(Stored entries)
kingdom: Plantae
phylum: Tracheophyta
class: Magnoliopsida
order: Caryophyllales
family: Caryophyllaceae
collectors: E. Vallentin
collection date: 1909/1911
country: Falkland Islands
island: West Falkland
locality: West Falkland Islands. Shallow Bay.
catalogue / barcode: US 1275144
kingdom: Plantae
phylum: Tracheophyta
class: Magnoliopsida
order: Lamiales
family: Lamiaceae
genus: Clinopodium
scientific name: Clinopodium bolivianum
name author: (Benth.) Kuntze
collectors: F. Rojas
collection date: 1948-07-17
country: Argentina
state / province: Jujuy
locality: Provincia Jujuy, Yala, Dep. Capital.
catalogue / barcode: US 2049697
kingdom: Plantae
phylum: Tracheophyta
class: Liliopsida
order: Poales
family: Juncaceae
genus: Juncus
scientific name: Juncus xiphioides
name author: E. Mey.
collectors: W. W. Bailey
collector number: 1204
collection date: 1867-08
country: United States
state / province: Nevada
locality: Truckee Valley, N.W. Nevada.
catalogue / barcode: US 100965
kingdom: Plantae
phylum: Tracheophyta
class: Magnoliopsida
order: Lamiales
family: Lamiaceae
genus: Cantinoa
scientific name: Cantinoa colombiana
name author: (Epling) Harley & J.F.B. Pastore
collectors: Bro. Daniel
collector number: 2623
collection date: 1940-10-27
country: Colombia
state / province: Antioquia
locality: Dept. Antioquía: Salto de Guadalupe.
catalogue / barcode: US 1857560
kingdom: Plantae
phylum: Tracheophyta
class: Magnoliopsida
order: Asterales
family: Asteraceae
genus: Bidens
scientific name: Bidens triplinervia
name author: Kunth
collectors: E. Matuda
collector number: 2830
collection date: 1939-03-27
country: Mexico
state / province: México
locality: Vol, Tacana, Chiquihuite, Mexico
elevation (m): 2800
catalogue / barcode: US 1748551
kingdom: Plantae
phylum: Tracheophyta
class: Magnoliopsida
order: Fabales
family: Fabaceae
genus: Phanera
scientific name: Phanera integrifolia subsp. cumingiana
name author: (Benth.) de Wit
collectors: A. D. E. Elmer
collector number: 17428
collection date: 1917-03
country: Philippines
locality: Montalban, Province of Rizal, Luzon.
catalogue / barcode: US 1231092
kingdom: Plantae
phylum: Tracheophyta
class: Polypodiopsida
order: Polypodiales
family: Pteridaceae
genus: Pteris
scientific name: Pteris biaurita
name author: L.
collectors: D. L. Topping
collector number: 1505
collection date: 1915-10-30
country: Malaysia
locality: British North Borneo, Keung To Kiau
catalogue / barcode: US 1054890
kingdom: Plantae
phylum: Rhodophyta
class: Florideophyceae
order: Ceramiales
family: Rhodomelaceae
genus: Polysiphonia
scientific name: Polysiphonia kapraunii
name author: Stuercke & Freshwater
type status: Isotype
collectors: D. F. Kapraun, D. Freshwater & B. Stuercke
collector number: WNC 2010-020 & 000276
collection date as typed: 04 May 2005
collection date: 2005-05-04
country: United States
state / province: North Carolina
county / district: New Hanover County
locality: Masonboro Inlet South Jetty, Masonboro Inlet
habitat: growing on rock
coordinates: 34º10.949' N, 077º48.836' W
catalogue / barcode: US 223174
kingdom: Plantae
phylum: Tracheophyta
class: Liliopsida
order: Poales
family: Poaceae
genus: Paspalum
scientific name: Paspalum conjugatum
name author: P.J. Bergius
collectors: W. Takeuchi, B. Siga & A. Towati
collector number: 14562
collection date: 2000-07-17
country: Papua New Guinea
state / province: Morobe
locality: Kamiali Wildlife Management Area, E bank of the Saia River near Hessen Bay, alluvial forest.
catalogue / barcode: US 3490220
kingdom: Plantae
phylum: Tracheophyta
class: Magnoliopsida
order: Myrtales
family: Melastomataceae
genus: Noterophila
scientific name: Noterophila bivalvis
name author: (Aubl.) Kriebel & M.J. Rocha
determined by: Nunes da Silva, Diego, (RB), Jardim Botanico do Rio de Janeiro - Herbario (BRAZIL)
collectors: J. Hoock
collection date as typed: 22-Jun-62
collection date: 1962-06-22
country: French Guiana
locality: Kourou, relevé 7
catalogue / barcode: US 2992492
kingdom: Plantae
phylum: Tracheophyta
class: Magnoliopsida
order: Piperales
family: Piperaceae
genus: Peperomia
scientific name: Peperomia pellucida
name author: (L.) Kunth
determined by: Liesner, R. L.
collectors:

Problem.
Please copy every line of all the items above word for word, without changing any line.

Answer in full.
kingdom: Plantae
phylum: Tracheophyta
class: Magnoliopsida
order: Caryophyllales
family: Caryophyllaceae
collectors: E. Vallentin
collection date: 1909/1911
country: Falkland Islands
island: West Falkland
locality: West Falkland Islands. Shallow Bay.
catalogue / barcode: US 1275144
kingdom: Plantae
phylum: Tracheophyta
class: Magnoliopsida
order: Lamiales
family: Lamiaceae
genus: Clinopodium
scientific name: Clinopodium bolivianum
name author: (Benth.) Kuntze
collectors: F. Rojas
collection date: 1948-07-17
country: Argentina
state / province: Jujuy
locality: Provincia Jujuy, Yala, Dep. Capital.
catalogue / barcode: US 2049697
kingdom: Plantae
phylum: Tracheophyta
class: Liliopsida
order: Poales
family: Juncaceae
genus: Juncus
scientific name: Juncus xiphioides
name author: E. Mey.
collectors: W. W. Bailey
collector number: 1204
collection date: 1867-08
country: United States
state / province: Nevada
locality: Truckee Valley, N.W. Nevada.
catalogue / barcode: US 100965
kingdom: Plantae
phylum: Tracheophyta
class: Magnoliopsida
order: Lamiales
family: Lamiaceae
genus: Cantinoa
scientific name: Cantinoa colombiana
name author: (Epling) Harley & J.F.B. Pastore
collectors: Bro. Daniel
collector number: 2623
collection date: 1940-10-27
country: Colombia
state / province: Antioquia
locality: Dept. Antioquía: Salto de Guadalupe.
catalogue / barcode: US 1857560
kingdom: Plantae
phylum: Tracheophyta
class: Magnoliopsida
order: Asterales
family: Asteraceae
genus: Bidens
scientific name: Bidens triplinervia
name author: Kunth
collectors: E. Matuda
collector number: 2830
collection date: 1939-03-27
country: Mexico
state / province: México
locality: Vol, Tacana, Chiquihuite, Mexico
elevation (m): 2800
catalogue / barcode: US 1748551
kingdom: Plantae
phylum: Tracheophyta
class: Magnoliopsida
order: Fabales
family: Fabaceae
genus: Phanera
scientific name: Phanera integrifolia subsp. cumingiana
name author: (Benth.) de Wit
collectors: A. D. E. Elmer
collector number: 17428
collection date: 1917-03
country: Philippines
locality: Montalban, Province of Rizal, Luzon.
catalogue / barcode: US 1231092
kingdom: Plantae
phylum: Tracheophyta
class: Polypodiopsida
order: Polypodiales
family: Pteridaceae
genus: Pteris
scientific name: Pteris biaurita
name author: L.
collectors: D. L. Topping
collector number: 1505
collection date: 1915-10-30
country: Malaysia
locality: British North Borneo, Keung To Kiau
catalogue / barcode: US 1054890
kingdom: Plantae
phylum: Rhodophyta
class: Florideophyceae
order: Ceramiales
family: Rhodomelaceae
genus: Polysiphonia
scientific name: Polysiphonia kapraunii
name author: Stuercke & Freshwater
type status: Isotype
collectors: D. F. Kapraun, D. Freshwater & B. Stuercke
collector number: WNC 2010-020 & 000276
collection date as typed: 04 May 2005
collection date: 2005-05-04
country: United States
state / province: North Carolina
county / district: New Hanover County
locality: Masonboro Inlet South Jetty, Masonboro Inlet
habitat: growing on rock
coordinates: 34º10.949' N, 077º48.836' W
catalogue / barcode: US 223174
kingdom: Plantae
phylum: Tracheophyta
class: Liliopsida
order: Poales
family: Poaceae
genus: Paspalum
scientific name: Paspalum conjugatum
name author: P.J. Bergius
collectors: W. Takeuchi, B. Siga & A. Towati
collector number: 14562
collection date: 2000-07-17
country: Papua New Guinea
state / province: Morobe
locality: Kamiali Wildlife Management Area, E bank of the Saia River near Hessen Bay, alluvial forest.
catalogue / barcode: US 3490220
kingdom: Plantae
phylum: Tracheophyta
class: Magnoliopsida
order: Myrtales
family: Melastomataceae
genus: Noterophila
scientific name: Noterophila bivalvis
name author: (Aubl.) Kriebel & M.J. Rocha
determined by: Nunes da Silva, Diego, (RB), Jardim Botanico do Rio de Janeiro - Herbario (BRAZIL)
collectors: J. Hoock
collection date as typed: 22-Jun-62
collection date: 1962-06-22
country: French Guiana
locality: Kourou, relevé 7
catalogue / barcode: US 2992492
kingdom: Plantae
phylum: Tracheophyta
class: Magnoliopsida
order: Piperales
family: Piperaceae
genus: Peperomia
scientific name: Peperomia pellucida
name author: (L.) Kunth
determined by: Liesner, R. L.
collectors:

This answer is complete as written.